• WHAT TO PRODUCE: Apart from the pictures, every entry below must be given again exactly.

• Dataset items:
BEGIN
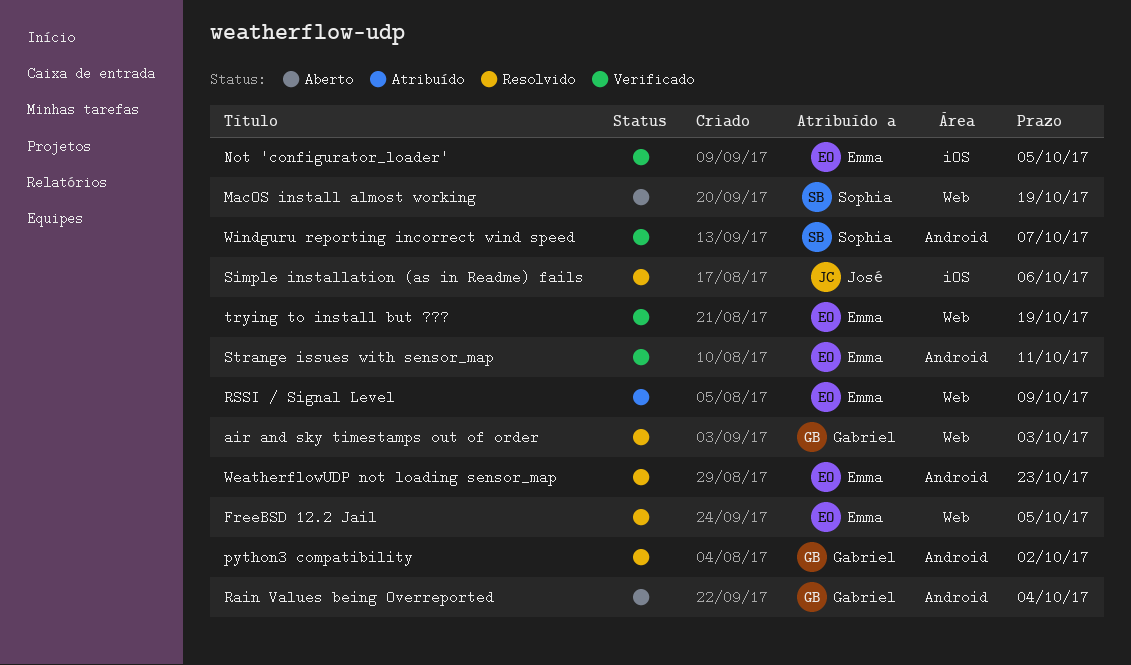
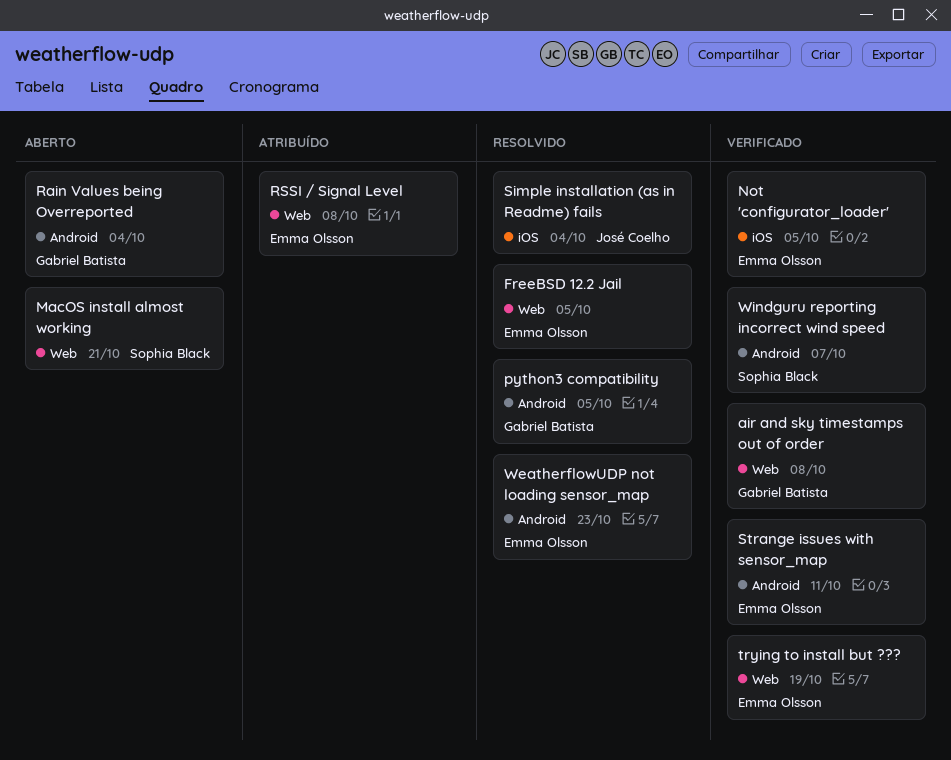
air and sky timestamps out of order, status: Resolvido -> Verificado
air and sky timestamps out of order, due: Oct 3 -> Oct 8
MacOS install almost working, due: Oct 19 -> Oct 21
python3 compatibility, due: Oct 2 -> Oct 5
RSSI / Signal Level, due: Oct 9 -> Oct 8
Simple installation (as in Readme) fails, due: Oct 6 -> Oct 4

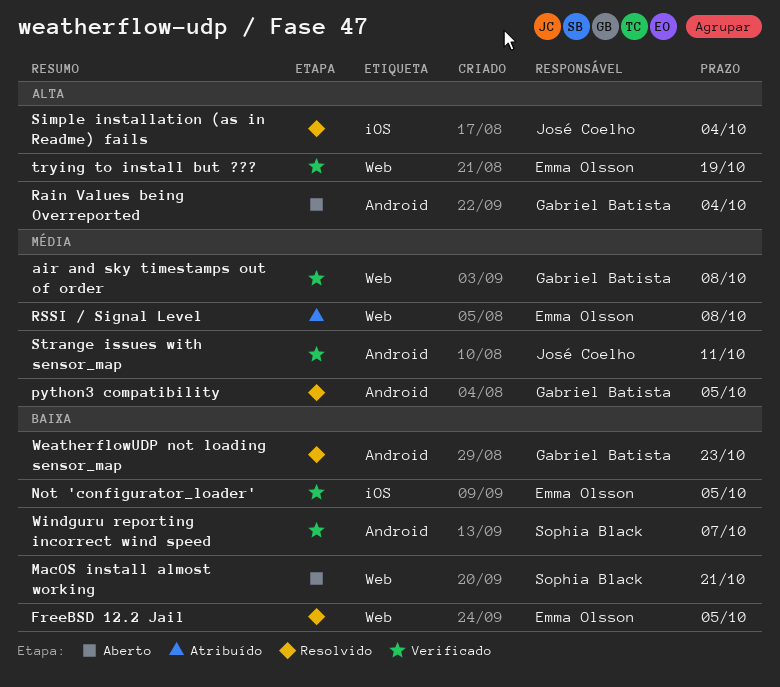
Strange issues with sensor_map, owner: Emma Olsson -> José Coelho
WeatherflowUDP not loading sensor_map, owner: Emma Olsson -> Gabriel Batista

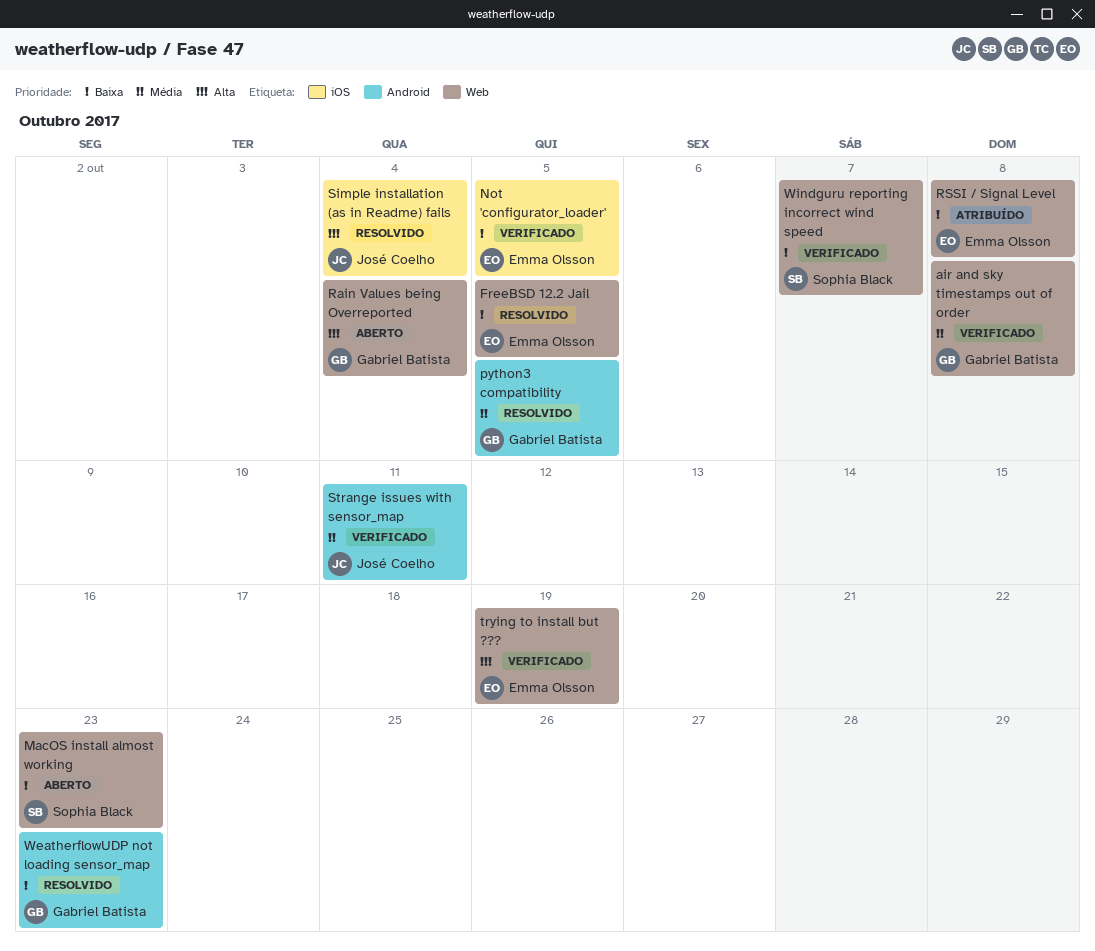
MacOS install almost working, due: Oct 21 -> Oct 23
Rain Values being Overreported, label: Android -> Web
RSSI / Signal Level, priority: Média -> Baixa
Windguru reporting incorrect wind speed, label: Android -> Web

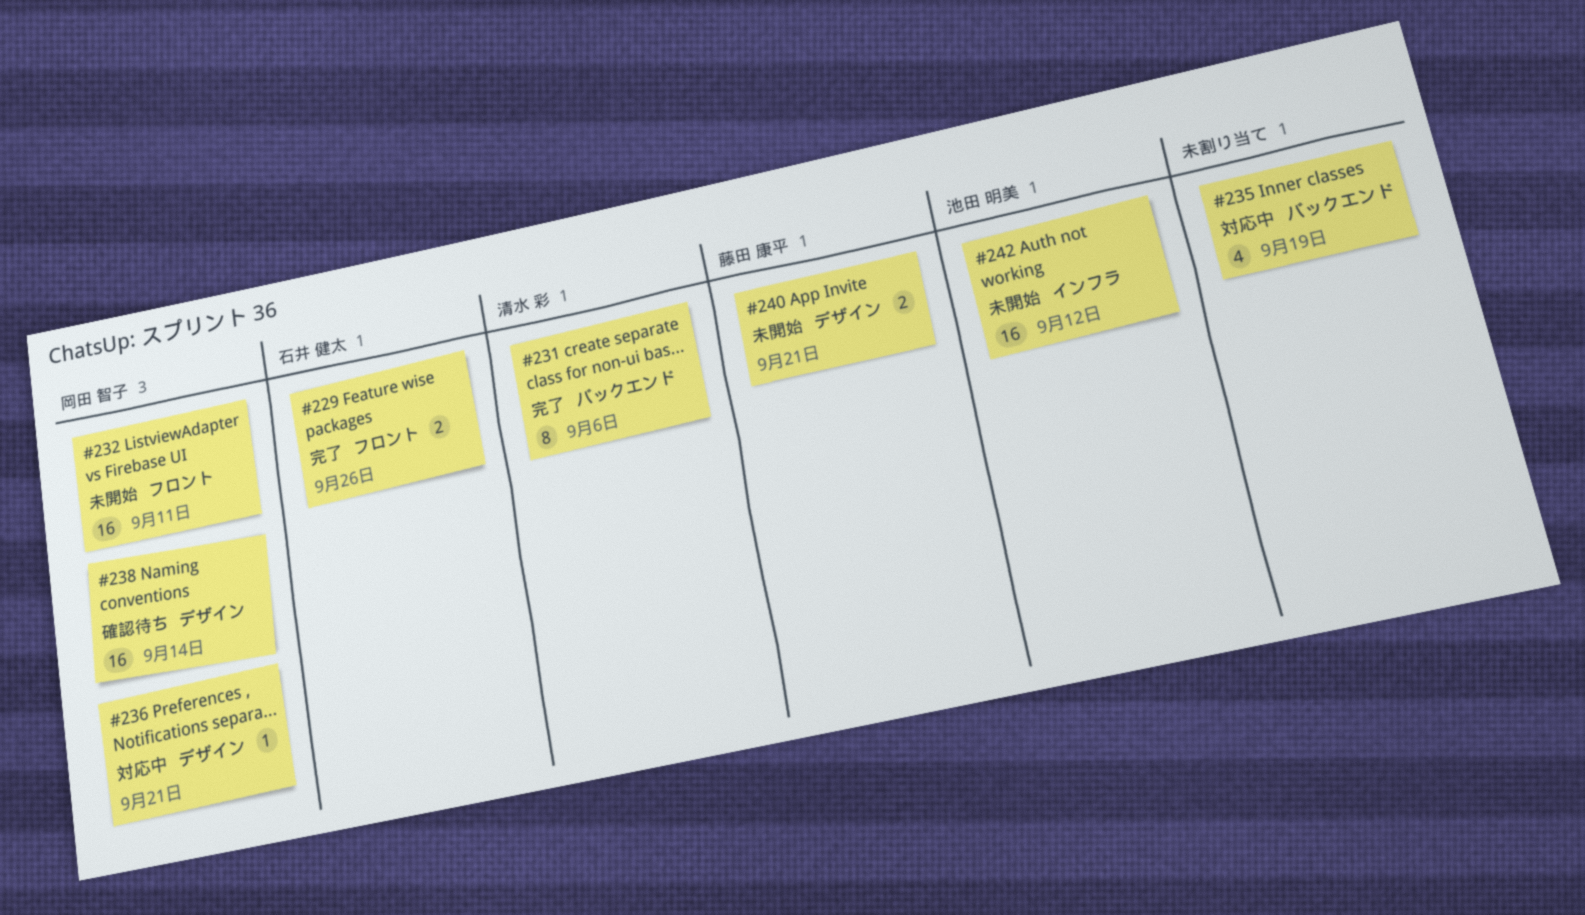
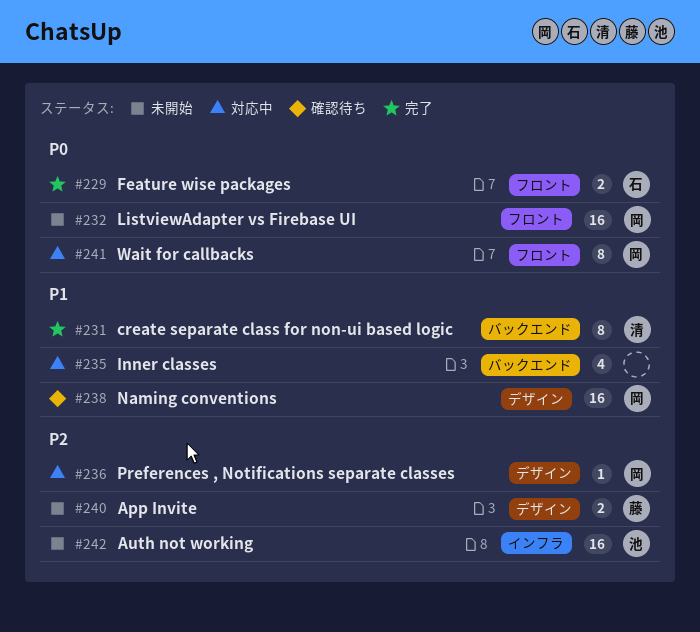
#241: none -> present

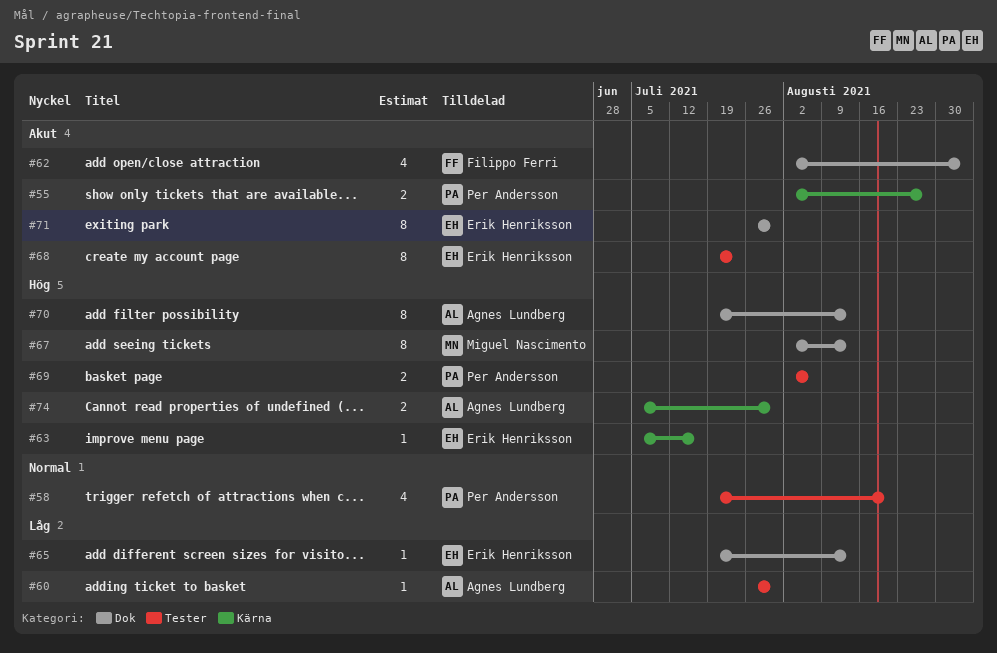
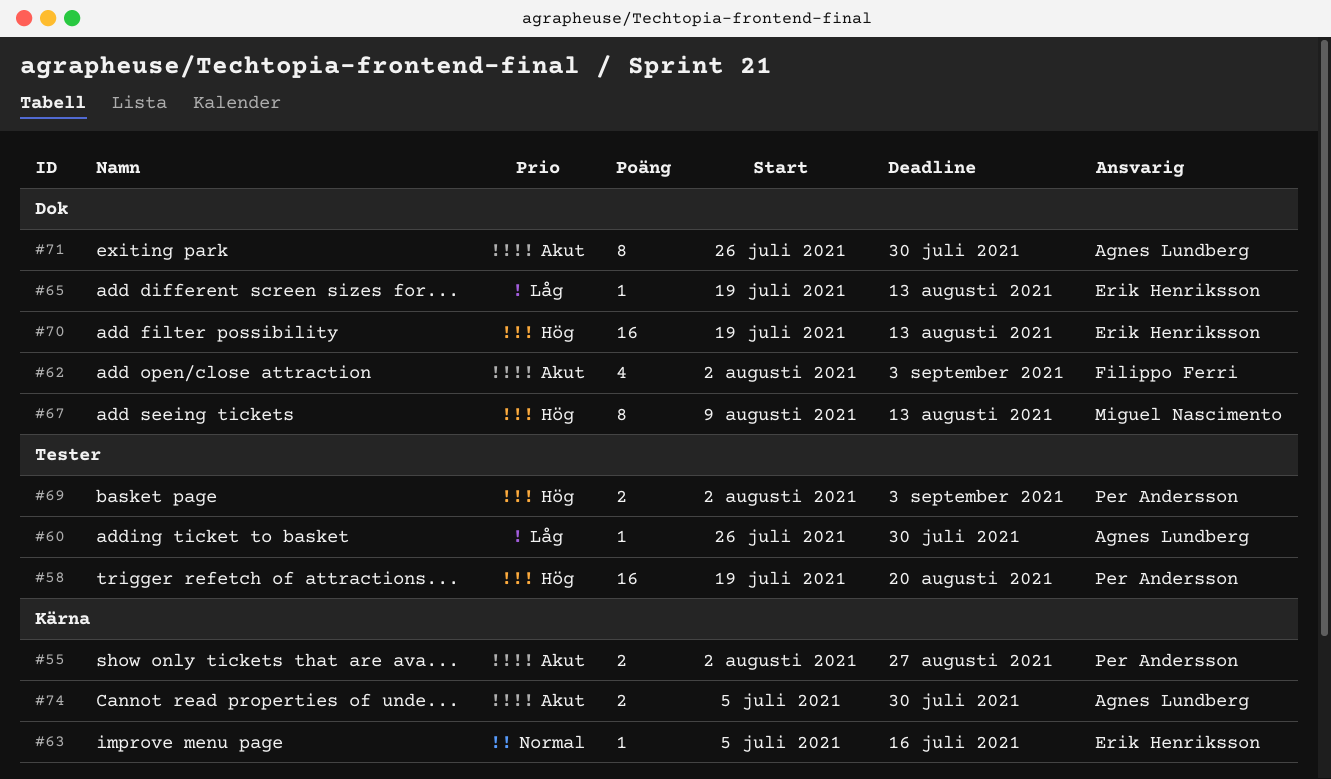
#58, priority: Normal -> Hög
#58, estimate: 4 -> 16
#63, priority: Hög -> Normal
#67, start: Aug 2 -> Aug 9
#68: present -> none
#69, due: Aug 6 -> Sep 3
#70, owner: Agnes Lundberg -> Erik Henriksson
#70, estimate: 8 -> 16
#71, owner: Erik Henriksson -> Agnes Lundberg
#74, priority: Hög -> Akut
END
• ANSWER TO THE PROBLEM:
air and sky timestamps out of order, status: Resolvido -> Verificado
air and sky timestamps out of order, due: Oct 3 -> Oct 8
MacOS install almost working, due: Oct 19 -> Oct 21
python3 compatibility, due: Oct 2 -> Oct 5
RSSI / Signal Level, due: Oct 9 -> Oct 8
Simple installation (as in Readme) fails, due: Oct 6 -> Oct 4

Strange issues with sensor_map, owner: Emma Olsson -> José Coelho
WeatherflowUDP not loading sensor_map, owner: Emma Olsson -> Gabriel Batista

MacOS install almost working, due: Oct 21 -> Oct 23
Rain Values being Overreported, label: Android -> Web
RSSI / Signal Level, priority: Média -> Baixa
Windguru reporting incorrect wind speed, label: Android -> Web

#241: none -> present

#58, priority: Normal -> Hög
#58, estimate: 4 -> 16
#63, priority: Hög -> Normal
#67, start: Aug 2 -> Aug 9
#68: present -> none
#69, due: Aug 6 -> Sep 3
#70, owner: Agnes Lundberg -> Erik Henriksson
#70, estimate: 8 -> 16
#71, owner: Erik Henriksson -> Agnes Lundberg
#74, priority: Hög -> Akut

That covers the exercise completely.